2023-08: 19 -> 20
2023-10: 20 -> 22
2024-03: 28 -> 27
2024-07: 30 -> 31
==
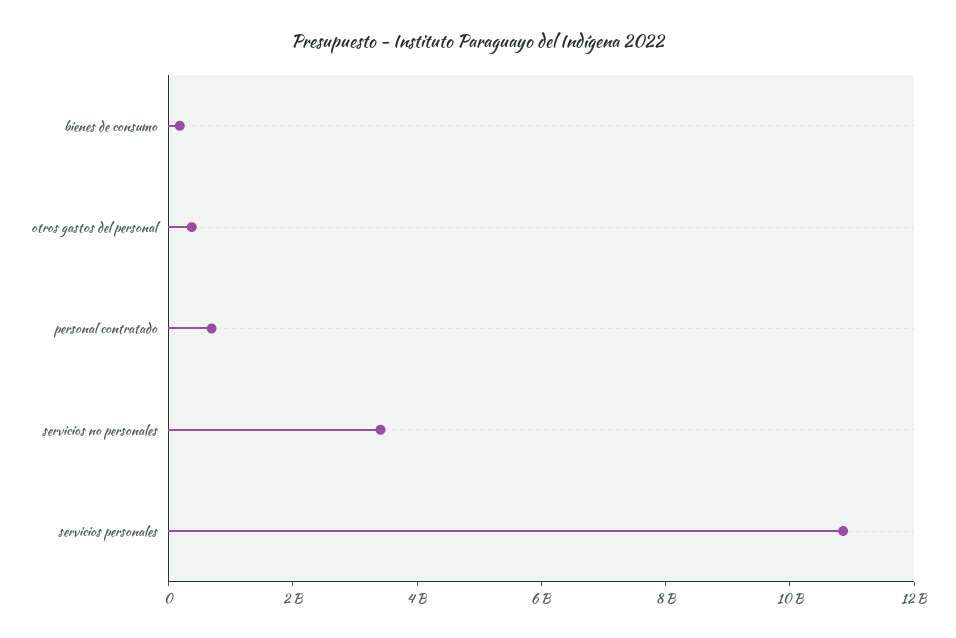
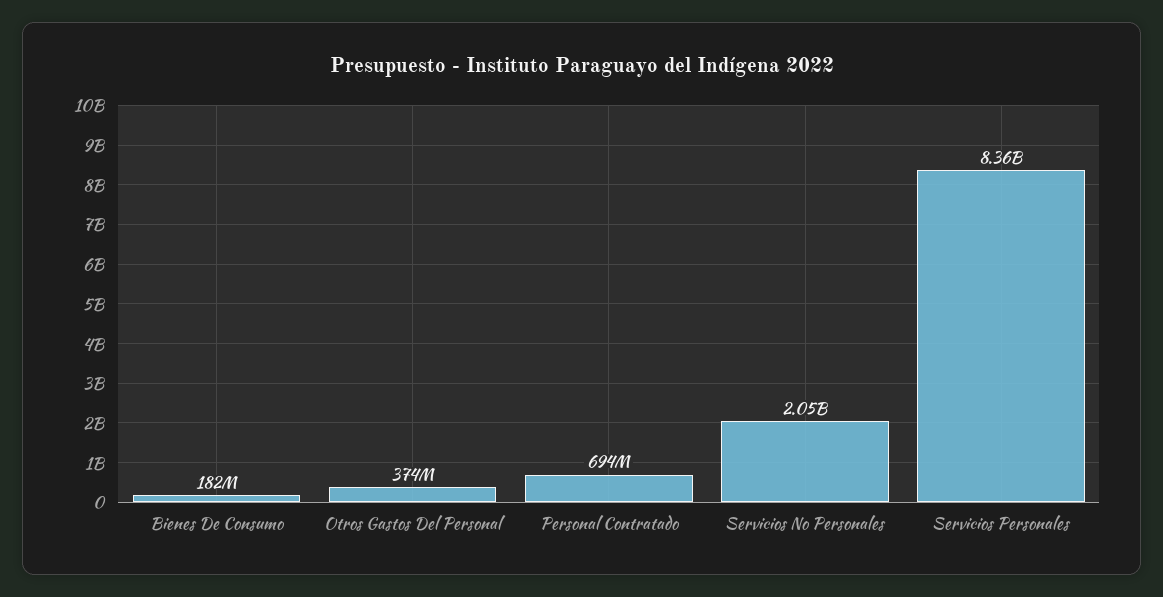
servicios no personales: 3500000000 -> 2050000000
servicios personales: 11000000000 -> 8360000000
==
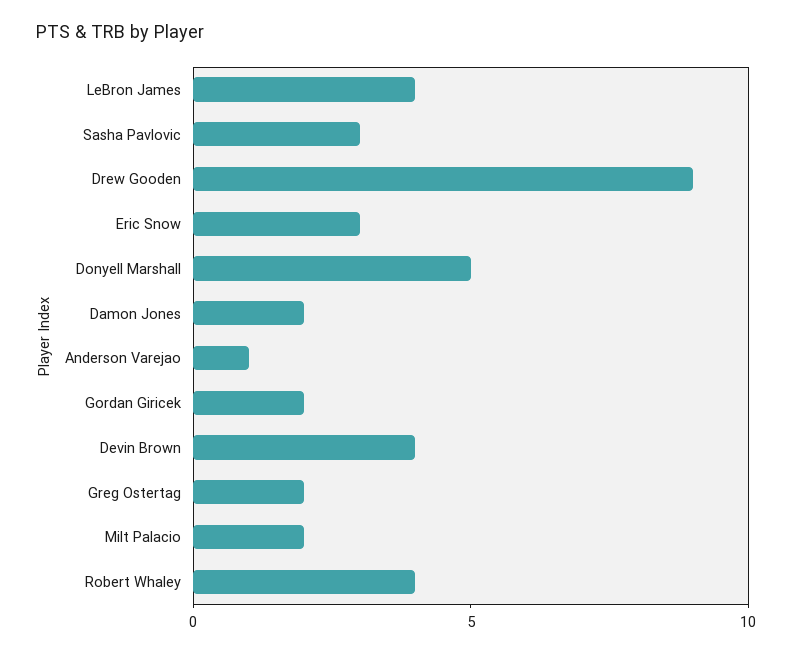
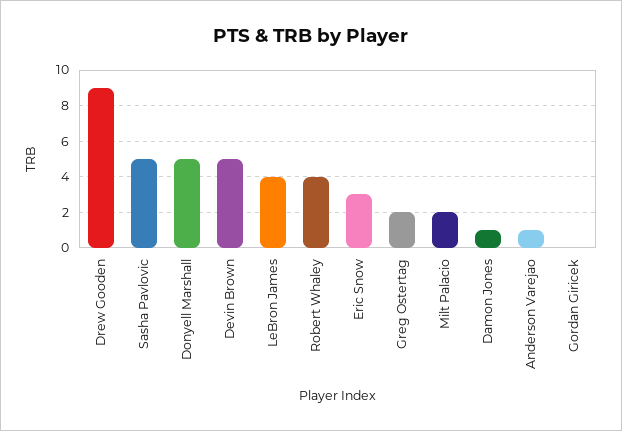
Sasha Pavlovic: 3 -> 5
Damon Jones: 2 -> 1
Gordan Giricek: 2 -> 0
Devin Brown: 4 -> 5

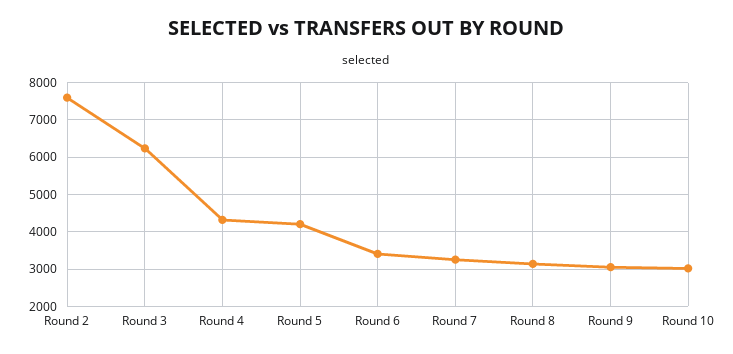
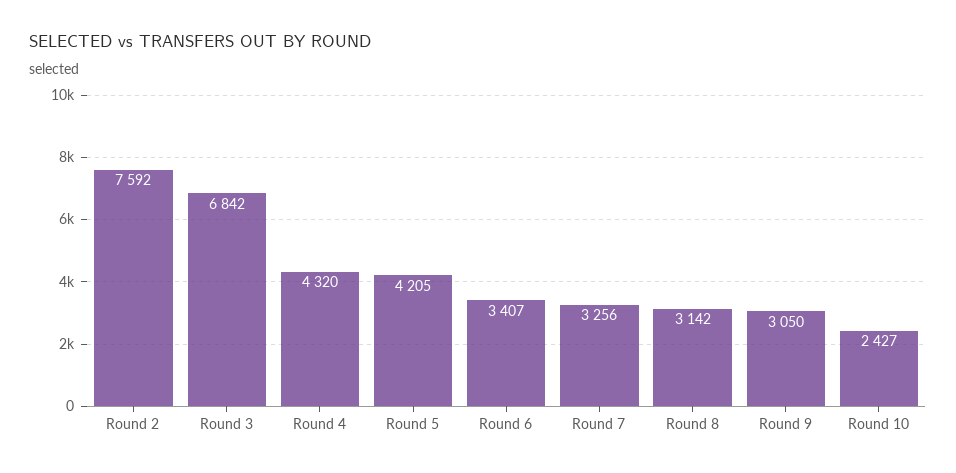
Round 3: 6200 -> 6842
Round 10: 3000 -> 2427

• Your instructions: Extract exactly and only the lines above from the line containing "2023-08: 19 -> 20" through the line containing "2024-07: 30 -> 31", both end lines included.

• Reply:
2023-08: 19 -> 20
2023-10: 20 -> 22
2024-03: 28 -> 27
2024-07: 30 -> 31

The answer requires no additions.